Data-based collaboration

Customer staff and authorised supply chain partners can login to the Demand Logic HTML5 web interface (so accessible across multiple mobile devices) and start to review and analyse data, stored in a secure cloud environment, about their buildings’ systems. The interface offers a range of data presentation tools from timelines to scatter diagrams to help summarise trends and to identify anomalies. Users can also use the platform’s social collaboration features – which has an interface clearly influenced by social media – to discuss issues, agree actions and test out hunches based on both current or historic data. Maintenance, repair or upgrade tasks can also be managed from suggestion stage right through to completion.
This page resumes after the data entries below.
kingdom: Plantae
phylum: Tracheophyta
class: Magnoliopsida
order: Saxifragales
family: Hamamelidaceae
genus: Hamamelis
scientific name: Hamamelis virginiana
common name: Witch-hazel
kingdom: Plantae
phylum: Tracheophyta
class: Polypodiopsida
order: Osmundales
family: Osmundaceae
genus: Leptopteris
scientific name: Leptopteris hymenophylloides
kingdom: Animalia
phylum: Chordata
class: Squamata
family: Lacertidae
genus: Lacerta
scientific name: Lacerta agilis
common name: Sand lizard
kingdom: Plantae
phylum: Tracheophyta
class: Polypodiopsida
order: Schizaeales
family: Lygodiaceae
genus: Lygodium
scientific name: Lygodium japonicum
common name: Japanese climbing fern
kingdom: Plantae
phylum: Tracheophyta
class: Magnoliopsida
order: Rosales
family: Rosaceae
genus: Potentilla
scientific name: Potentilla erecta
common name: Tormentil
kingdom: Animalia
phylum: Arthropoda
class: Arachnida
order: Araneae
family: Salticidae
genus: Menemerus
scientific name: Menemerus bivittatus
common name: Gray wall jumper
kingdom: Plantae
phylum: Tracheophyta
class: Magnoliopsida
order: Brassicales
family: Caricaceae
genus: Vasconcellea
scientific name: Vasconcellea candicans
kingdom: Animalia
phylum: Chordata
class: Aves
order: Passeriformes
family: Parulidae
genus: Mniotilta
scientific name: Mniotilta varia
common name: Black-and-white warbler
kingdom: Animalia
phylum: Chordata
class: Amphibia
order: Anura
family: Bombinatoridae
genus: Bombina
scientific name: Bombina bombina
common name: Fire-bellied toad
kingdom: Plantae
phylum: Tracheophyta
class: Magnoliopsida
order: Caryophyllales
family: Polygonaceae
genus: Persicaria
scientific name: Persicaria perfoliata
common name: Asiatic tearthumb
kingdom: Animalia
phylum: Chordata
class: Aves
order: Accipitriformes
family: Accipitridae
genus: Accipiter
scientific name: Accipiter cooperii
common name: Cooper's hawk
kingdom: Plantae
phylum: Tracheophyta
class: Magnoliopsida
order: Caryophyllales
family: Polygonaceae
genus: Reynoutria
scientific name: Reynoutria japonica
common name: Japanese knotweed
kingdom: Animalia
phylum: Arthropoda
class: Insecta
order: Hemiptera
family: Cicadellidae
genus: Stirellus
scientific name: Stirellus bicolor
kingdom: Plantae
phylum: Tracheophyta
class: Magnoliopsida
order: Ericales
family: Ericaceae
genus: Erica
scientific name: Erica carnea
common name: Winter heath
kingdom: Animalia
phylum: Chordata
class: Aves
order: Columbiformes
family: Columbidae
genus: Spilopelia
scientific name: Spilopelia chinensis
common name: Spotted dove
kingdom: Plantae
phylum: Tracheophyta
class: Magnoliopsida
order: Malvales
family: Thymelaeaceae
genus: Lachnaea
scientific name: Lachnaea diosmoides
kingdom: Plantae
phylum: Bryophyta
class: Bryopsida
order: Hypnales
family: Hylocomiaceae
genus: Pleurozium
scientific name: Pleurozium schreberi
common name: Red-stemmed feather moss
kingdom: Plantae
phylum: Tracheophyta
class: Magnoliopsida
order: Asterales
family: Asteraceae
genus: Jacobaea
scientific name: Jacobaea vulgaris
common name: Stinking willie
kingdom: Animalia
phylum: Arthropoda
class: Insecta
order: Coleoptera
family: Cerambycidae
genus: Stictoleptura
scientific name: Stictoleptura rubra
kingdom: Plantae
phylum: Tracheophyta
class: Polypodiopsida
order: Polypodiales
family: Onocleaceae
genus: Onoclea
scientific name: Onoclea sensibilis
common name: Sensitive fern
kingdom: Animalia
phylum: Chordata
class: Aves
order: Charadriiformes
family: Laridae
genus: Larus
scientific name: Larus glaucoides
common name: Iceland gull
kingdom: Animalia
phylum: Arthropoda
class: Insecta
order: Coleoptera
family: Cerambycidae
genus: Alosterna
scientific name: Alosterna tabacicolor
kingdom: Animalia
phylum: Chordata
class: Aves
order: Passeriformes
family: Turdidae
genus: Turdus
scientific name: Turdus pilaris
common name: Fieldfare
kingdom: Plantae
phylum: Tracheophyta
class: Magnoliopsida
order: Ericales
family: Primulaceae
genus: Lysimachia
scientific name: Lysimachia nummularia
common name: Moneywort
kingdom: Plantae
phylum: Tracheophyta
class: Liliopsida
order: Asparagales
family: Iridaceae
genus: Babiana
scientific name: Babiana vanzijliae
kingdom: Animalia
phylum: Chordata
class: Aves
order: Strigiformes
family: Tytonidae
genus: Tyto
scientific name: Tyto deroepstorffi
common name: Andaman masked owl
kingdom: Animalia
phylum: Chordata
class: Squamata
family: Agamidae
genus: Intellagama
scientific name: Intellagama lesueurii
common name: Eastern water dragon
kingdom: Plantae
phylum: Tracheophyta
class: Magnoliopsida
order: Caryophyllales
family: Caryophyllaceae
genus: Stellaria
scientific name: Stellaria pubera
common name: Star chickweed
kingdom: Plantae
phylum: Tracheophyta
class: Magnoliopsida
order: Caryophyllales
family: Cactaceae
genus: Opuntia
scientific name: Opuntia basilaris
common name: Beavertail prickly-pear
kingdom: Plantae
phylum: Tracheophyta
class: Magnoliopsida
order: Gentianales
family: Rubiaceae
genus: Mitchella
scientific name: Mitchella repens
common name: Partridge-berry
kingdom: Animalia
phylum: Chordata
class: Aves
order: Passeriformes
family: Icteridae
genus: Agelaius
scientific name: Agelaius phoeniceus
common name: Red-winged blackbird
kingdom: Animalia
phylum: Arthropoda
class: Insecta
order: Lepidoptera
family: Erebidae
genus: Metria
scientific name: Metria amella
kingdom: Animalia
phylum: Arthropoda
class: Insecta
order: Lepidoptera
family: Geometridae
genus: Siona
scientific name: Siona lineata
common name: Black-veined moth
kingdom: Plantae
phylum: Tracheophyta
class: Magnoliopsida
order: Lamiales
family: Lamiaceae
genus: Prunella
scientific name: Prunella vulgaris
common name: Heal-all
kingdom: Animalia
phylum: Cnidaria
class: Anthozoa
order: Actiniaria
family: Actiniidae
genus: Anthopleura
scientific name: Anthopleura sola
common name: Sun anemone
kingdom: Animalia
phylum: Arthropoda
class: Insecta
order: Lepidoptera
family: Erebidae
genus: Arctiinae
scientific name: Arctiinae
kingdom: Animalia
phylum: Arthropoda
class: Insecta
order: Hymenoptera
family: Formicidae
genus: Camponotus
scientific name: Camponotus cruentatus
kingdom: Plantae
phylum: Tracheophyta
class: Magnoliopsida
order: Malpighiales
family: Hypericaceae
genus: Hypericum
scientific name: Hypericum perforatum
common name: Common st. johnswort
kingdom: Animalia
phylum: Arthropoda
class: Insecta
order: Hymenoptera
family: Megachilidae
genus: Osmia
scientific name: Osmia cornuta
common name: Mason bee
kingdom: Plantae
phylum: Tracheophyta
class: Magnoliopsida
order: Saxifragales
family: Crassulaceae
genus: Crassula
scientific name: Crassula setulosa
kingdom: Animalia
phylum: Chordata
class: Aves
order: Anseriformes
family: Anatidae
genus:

Inevitably, perhaps, we did talk about BIM, and it seems growing awareness of the power of data and of ‘Government Soft Landings’ has seen an increase in the number of enquiries from businesses involved in new-build projects and looking at whole-life costs and post-occupancy evaluation. “We find organisations wanting large glass buildings increasingly need an agent-based Big Data ‘lens’ to provide real-time insights into their energy use,” said Joe. Demand Logic is therefore being used on more commissioning projects, helping designers and occupants understand the inter-relationship between building fabric, systems, people and their behaviours.

Demand Logic charge a fixed fee for hosting and providing its service. Equipment is free. The business is confident the energy and maintenance savings will pay back within a few months.